But even though members of the NBC affiliate board were in town to meet with top Peacock brass for an annual pow-wow covering a range of issues, a deal has yet to be signed that would allow the network to pocket a portion of their station affils’ retransmission-consent dollars.
Reverse compensation represents a relatively new revenue stream in which affiliates fork over to the network a percentage of the payments they get from cable, satellite and telco operators in exchange for carriage of their signals. It has become a commonly accepted arrangement in the broadcast business during the past two years, as there’s a general understanding that the network TV biz needs all the help it can get from the local stations that benefit from carrying high-priced network sports and entertainment fare.
Reverse comp could drive hundreds of millions of dollars to NBC, which is going to need every penny to hold onto “Sunday Night Football,” which has been a vital property for the network amid its other primetime fumbles. The NFL signaled last week in an interview with Reuters that it was seeking steep increases for all of its TV packages in the coming year.
NBC is nearing the end of a six-year deal with the NFL, which has collected about $600 million per year from the network since 2006. Earlier this year, ESPN agreed to an eight-year deal totaling $15 billion to hold onto “Monday Night Football.” The big NFL bill on the horizon adds to the urgency for NBC to reach a retrans pact with its affils. For the past nine months, NBC has been mired in negotiations with the stations that would put a new twist on the reverse-comp formula. The network is seeking to negotiate retransmission-consent deals with operators on behalf of its affiliate stations, and then keep an unspecified percentage of those proceeds.

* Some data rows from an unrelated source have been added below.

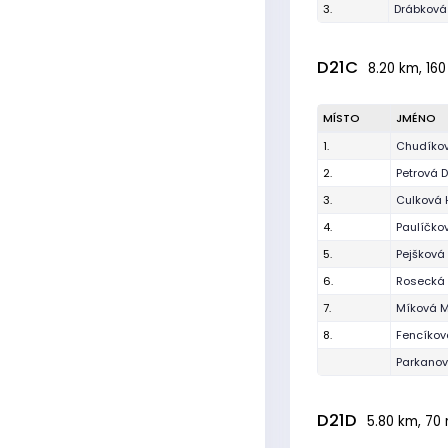
3.
Drábková 
D21C
8.20 km, 160
MÍSTO
JMÉNO
1.
Chudíkov
2.
Petrová 
3.
Culková
4.
Paulíčko
5.
Pejšková
6.
Rosecká 
7.
Míková M
8.
Fencíkov
Parkanov
D21D
5.80 km, 70 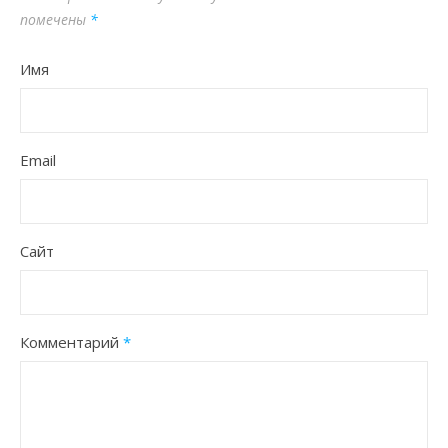
помечены
*
Имя
Email
Сайт
Комментарий
*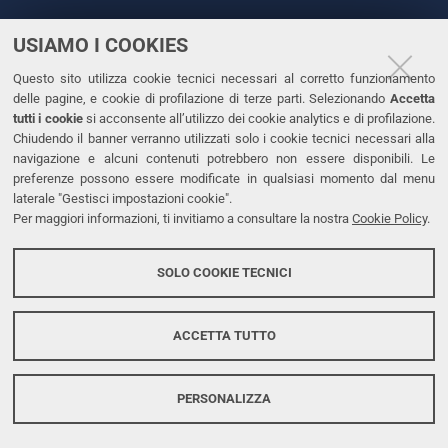
USIAMO I COOKIES
CONTATTI
Questo sito utilizza cookie tecnici necessari al corretto funzionamento
Tel. +39 0532 293111
delle pagine, e cookie di profilazione di terze parti. Selezionando
Accetta
Fax. +39 0532 293031
tutti i cookie
si acconsente all’utilizzo dei cookie analytics e di profilazione.
PEC
Chiudendo il banner verranno utilizzati solo i cookie tecnici necessari alla
navigazione e alcuni contenuti potrebbero non essere disponibili. Le
preferenze possono essere modificate in qualsiasi momento dal menu
LINKS
laterale "Gestisci impostazioni cookie".
Per maggiori informazioni, ti invitiamo a consultare la nostra
Cookie Policy
.
Accessibilità
Dichiarazione di accessibilità
SOLO COOKIE TECNICI
Protezione dati personali
Cookies
ACCETTA TUTTO
PERSONALIZZA
Copyright @ 2026, Università di Ferrara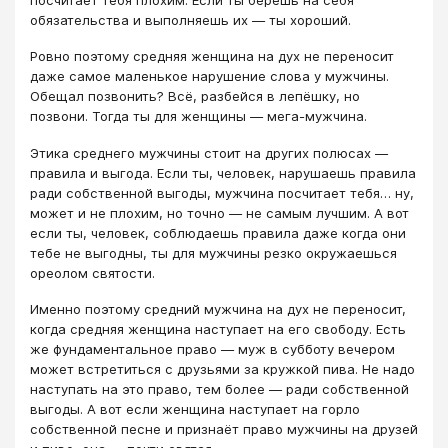
посчитает тебя плохим. Если ты берёшь на себя
обязательства и выполняешь их — ты хороший.
Ровно поэтому средняя женщина на дух не переносит
даже самое маленькое нарушение слова у мужчины.
Обещал позвонить? Всё, разбейся в лепёшку, но
позвони. Тогда ты для женщины — мега-мужчина.
Этика среднего мужчины стоит на других полюсах —
правила и выгода. Если ты, человек, нарушаешь правила
ради собственной выгоды, мужчина посчитает тебя… ну,
может и не плохим, но точно — не самым лучшим. А вот
если ты, человек, соблюдаешь правила даже когда они
тебе не выгодны, ты для мужчины резко окружаешься
ореолом святости.
Именно поэтому средний мужчина на дух не переносит,
когда средняя женщина наступает на его свободу. Есть
же фундаментальное право — муж в субботу вечером
может встретиться с друзьями за кружкой пива. Не надо
наступать на это право, тем более — ради собственной
выгоды. А вот если женщина наступает на горло
собственной песне и признаёт право мужчины на друзей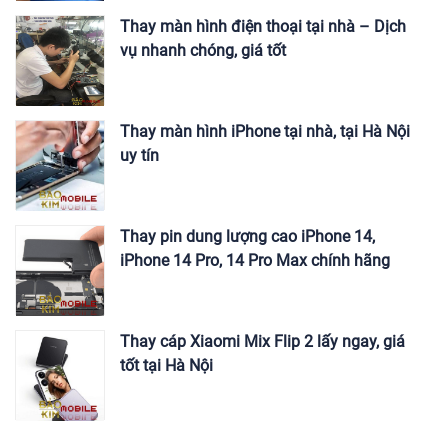
Thay màn hình điện thoại tại nhà – Dịch
vụ nhanh chóng, giá tốt
Thay màn hình iPhone tại nhà, tại Hà Nội
uy tín
Thay pin dung lượng cao iPhone 14,
iPhone 14 Pro, 14 Pro Max chính hãng
Thay cáp Xiaomi Mix Flip 2 lấy ngay, giá
tốt tại Hà Nội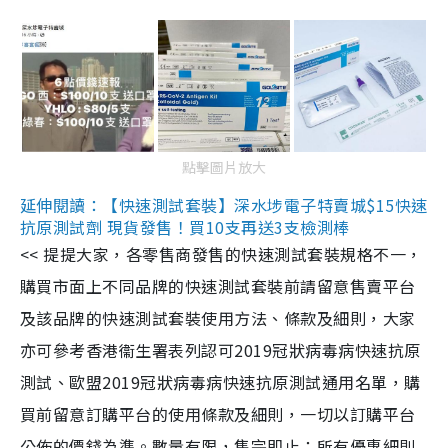
點擊圖片放大
延伸閱讀：【快速測試套裝】深水埗電子特賣城$15快速
抗原測試劑 現貨發售！買10支再送3支檢測棒
<< 提提大家，各零售商發售的快速測試套裝規格不一，
購買市面上不同品牌的快速測試套裝前請留意售賣平台
及該品牌的快速測試套裝使用方法、條款及細則，大家
亦可參考香港衞生署表列認可2019冠狀病毒病快速抗原
測試、歐盟2019冠狀病毒病快速抗原測試通用名單，購
買前留意訂購平台的使用條款及細則，一切以訂購平台
公佈的價錢為準。數量有限，售完即止；所有優惠細則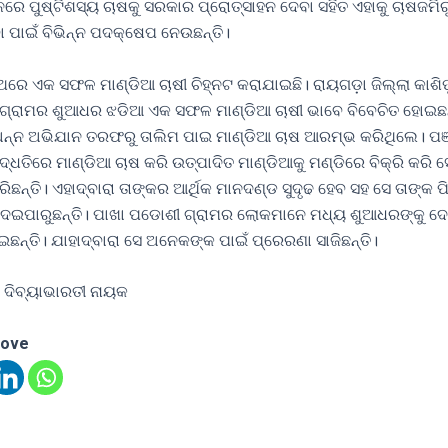
େ ପୁଷ୍ଟିଶସ୍ୟ ଚାଷକୁ ସରକାର ପ୍ରୋତ୍ସାହନ ଦେବା ସହିତ ଏହାକୁ ଚାଷଜମିରୁ
ବା ପାଇଁ ବିଭିନ୍ନ ପଦକ୍ଷେପ ନେଉଛନ୍ତି।
ିଥରେ ଏକ ସଫଳ ମାଣ୍ଡିଆ ଚାଷୀ ଚିହ୍ନଟ କରାଯାଇଛି। ରାୟଗଡ଼ା ଜିଲ୍ଲା କାଶିପ
ା ଗ୍ରାମର ଶୁଆଧର ଝଡିଆ ଏକ ସଫଳ ମାଣ୍ଡିଆ ଚାଷୀ ଭାବେ ବିବେଚିତ ହୋଇଛନ
ୀ ଅନ୍ନ ଅଭିଯାନ ତରଫରୁ ତାଲିମ ପାଇ ମାଣ୍ଡିଆ ଚାଷ ଆରମ୍ଭ କରିଥିଲେ। ପ
ଦ୍ଧତିରେ ମାଣ୍ଡିଆ ଚାଷ କରି ଉତ୍ପାଦିତ ମାଣ୍ଡିଆକୁ ମଣ୍ଡିରେ ବିକ୍ରି କରି 
ଛନ୍ତି। ଏହାଦ୍ବାରା ତାଙ୍କର ଆର୍ଥିକ ମାନଦଣ୍ଡ ସୁଦୃଢ ହେବ ସହ ସେ ତାଙ୍କ ପ
 ଦେଇପାରୁଛନ୍ତି। ପାଖା ପଡୋଶୀ ଗ୍ରାମର ଲୋକମାନେ ମଧ୍ୟ ଶୁଆଧରଙ୍କୁ ଦେ
ନ୍ତି। ଯାହାଦ୍ବାରା ସେ ଅନେକଙ୍କ ପାଇଁ ପ୍ରେରଣା ସାଜିଛନ୍ତି।
 ଦିବ୍ୟାଭାରତୀ ନାୟକ
love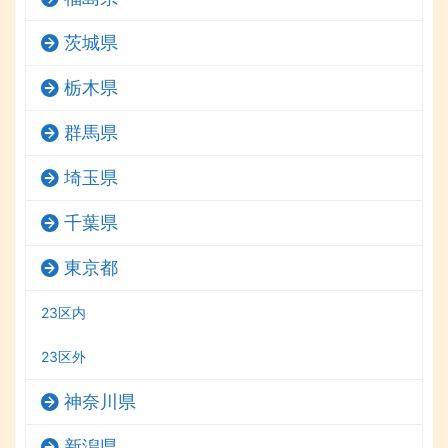
茨城県
栃木県
群馬県
埼玉県
千葉県
東京都
23区内
23区外
神奈川県
新潟県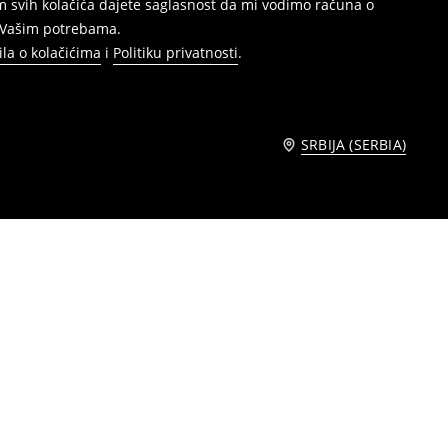
jem svih kolačića dajete saglasnost da mi vodimo računa o
s Vašim potrebama.
ila o kolačićima
i
Politiku privatnosti
.
SRBIJA (SERBIA)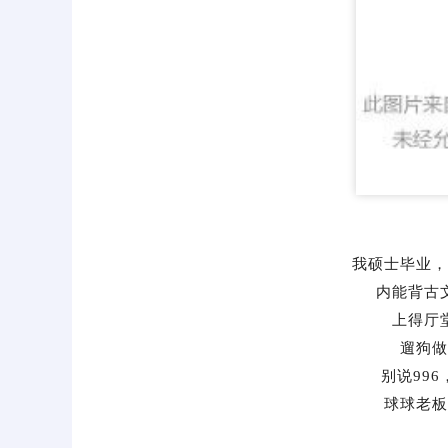
我硕士毕业，
内能背古
上得厅
遛狗做
别说996
球球老板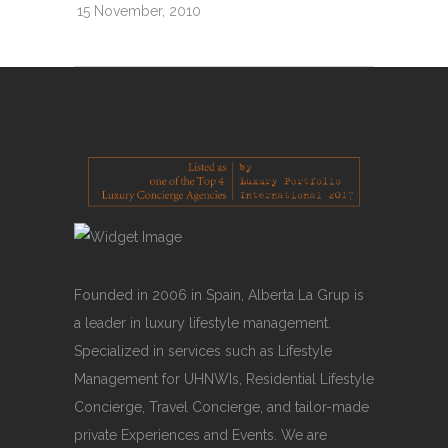
15 November, 2010
Founded in 2006 in Spain, Alberta La Grup is
a leader in luxury lifestyle management.
Specialized in services such as Lifestyle
Management for UHNWIs, Residential Lifestyle
Concierge, Travel Concierge, and tailor-made
private Experiences and Events. We are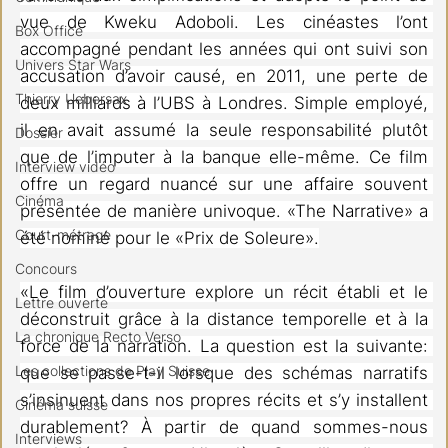
vue de Kweku Adoboli. Les cinéastes l’ont 
Box Office
accompagné pendant les années qui ont suivi son 
Univers Star Wars
accusation d’avoir causé, en 2011, une perte de 
Thierry Uebersax
deux milliards à l’UBS à Londres. Simple employé, 
il en avait assumé la seule responsabilité plutôt 
Dossier
que de l’imputer à la banque elle-même. Ce film 
Interview vidéo
offre un regard nuancé sur une affaire souvent 
Cinéma
présentée de manière univoque. «The Narrative» a 
Court-métrage
été nominé pour le «Prix de Soleure».
Concours
«Le film d’ouverture explore un récit établi et le 
Lettre ouverte
déconstruit grâce à la distance temporelle et à la 
La chronique Recto Verso
force de la narration. La question est la suivante: 
Les collections de Play Suisse
que se passe-t-il lorsque des schémas narratifs 
s’insinuent dans nos propres récits et s’y installent 
Cinéma suisse
durablement? À partir de quand sommes-nous 
Interviews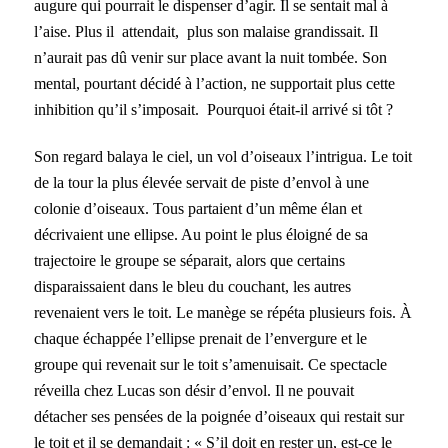
augure qui pourrait le dispenser d’agir. Il se sentait mal à
l’aise. Plus il attendait, plus son malaise grandissait. Il
n’aurait pas dû venir sur place avant la nuit tombée. Son
mental, pourtant décidé à l’action, ne supportait plus cette
inhibition qu’il s’imposait. Pourquoi était-il arrivé si tôt ?
Son regard balaya le ciel, un vol d’oiseaux l’intrigua. Le toit
de la tour la plus élevée servait de piste d’envol à une
colonie d’oiseaux. Tous partaient d’un même élan et
décrivaient une ellipse. Au point le plus éloigné de sa
trajectoire le groupe se séparait, alors que certains
disparaissaient dans le bleu du couchant, les autres
revenaient vers le toit. Le manège se répéta plusieurs fois. À
chaque échappée l’ellipse prenait de l’envergure et le
groupe qui revenait sur le toit s’amenuisait. Ce spectacle
réveilla chez Lucas son désir d’envol. Il ne pouvait
détacher ses pensées de la poignée d’oiseaux qui restait sur
le toit et il se demandait : « S’il doit en rester un, est-ce le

Brian Lawlor, senior VP of E.W. Scripps & Co. stations and chairman of the NBC affiliates board, is optimistic a deal can still be reached but acknowledged negotiations have bogged down in the complexities of attempting an unprecedented framework. A deal isn’t expected this year.
“I would expect within 60-90 days either we’ll have concluded this deal or say we just couldn’t get it to work,” said Lawlor.
NBC declined comment.
But even if NBC hammers out the details, some station groups harbor reservations about following the network’s strategy of becoming the proxy negotiator for some or all of its more than 200 affiliates, according to Moody’s analyst Carl Salas, who said many NBC affiliates have privately shared their reluctance directly with him.
“They feel it’s not highly probable, and maybe near impossible, for them to envision a scenario where they would be willing to give up their rights and go into a proxy,” he said.
Regardless of what specific arrangement any broadcast network reaches, Salas projected in a research note last week that the reverse comp that all network affils are paying will send station groups into a cash crunch in 2013, once the influx of political advertising dollars from the coming election year begins to run dry.
SNL Kagan projects that reverse comp alone could grow from nearly $500 million next year to $1.3 billion by 2015. NBC is farther behind the other broadcasters in that respect, with SNL Kagan estimating that the Peacock and another Comcast-owned broadcast property, Spanish-language network Telemundo, earned just $21 million in retrans fees this year.
That lags far behind parent companies for ABC, CBS and Fox. ABC, for instance, is on track to collect $157 million this year, according to SNL Kagan.
Fox made waves earlier this year by instituting a reverse-comp plan that critics among its stations found downright draconian: Accept a flat fee that will escalate in subsequent years or reconsider your network affiliation.
Salas added that smaller stations would be more likely to sign on to NBC’s proxy proposal because they could benefit from the leverage NBC can bring to bear in retrans negotiations. “There are a handful of guys out there who would welcome this,” he said. “But as you approach the bigger publicly traded companies, they are hesitant to do it.”
NBC also has to proceed carefully with its proxy deal because the involvement of parent company Comcast Corp., the nation’s largest cable operator, risks crossing antitrust boundaries. “We probably had to spend more time than we realized researching all of that to make sure we’re in full compliance here,” Lawlor said.
Comcast’s acquisition of NBCUniversal required adhering to an FCC consent decree that keeps the conglom from engaging in discriminatory practices against competing firms.
Last month, Comcast vice chairman/CFO Michael Angelakis expressed confidence at an investor’s confab that progress was being made on a deal. “Over the next few weeks there will be clarity,” he said.
Despite expectations that NBC and its affiliate board would make progress on the proxy deal at its meeting last week, both sides agreed to table discussions to a later time. However, the affiliate board met separately that day to review the status of those talks with the execs involved in negotiation with the network, including Lawlor.
With the retrans issue set aside, last Thursday’s affil powwow at 30 Rock was primarily focused on a presentation on programming strategies by NBC Broadcasting chairman Ted Harbert, who talked up the prospect of the network improving in primetime on the strength of a midseason schedule anchored by the return of “The Voice.”
“We were excited by what we saw,” said Lawlor.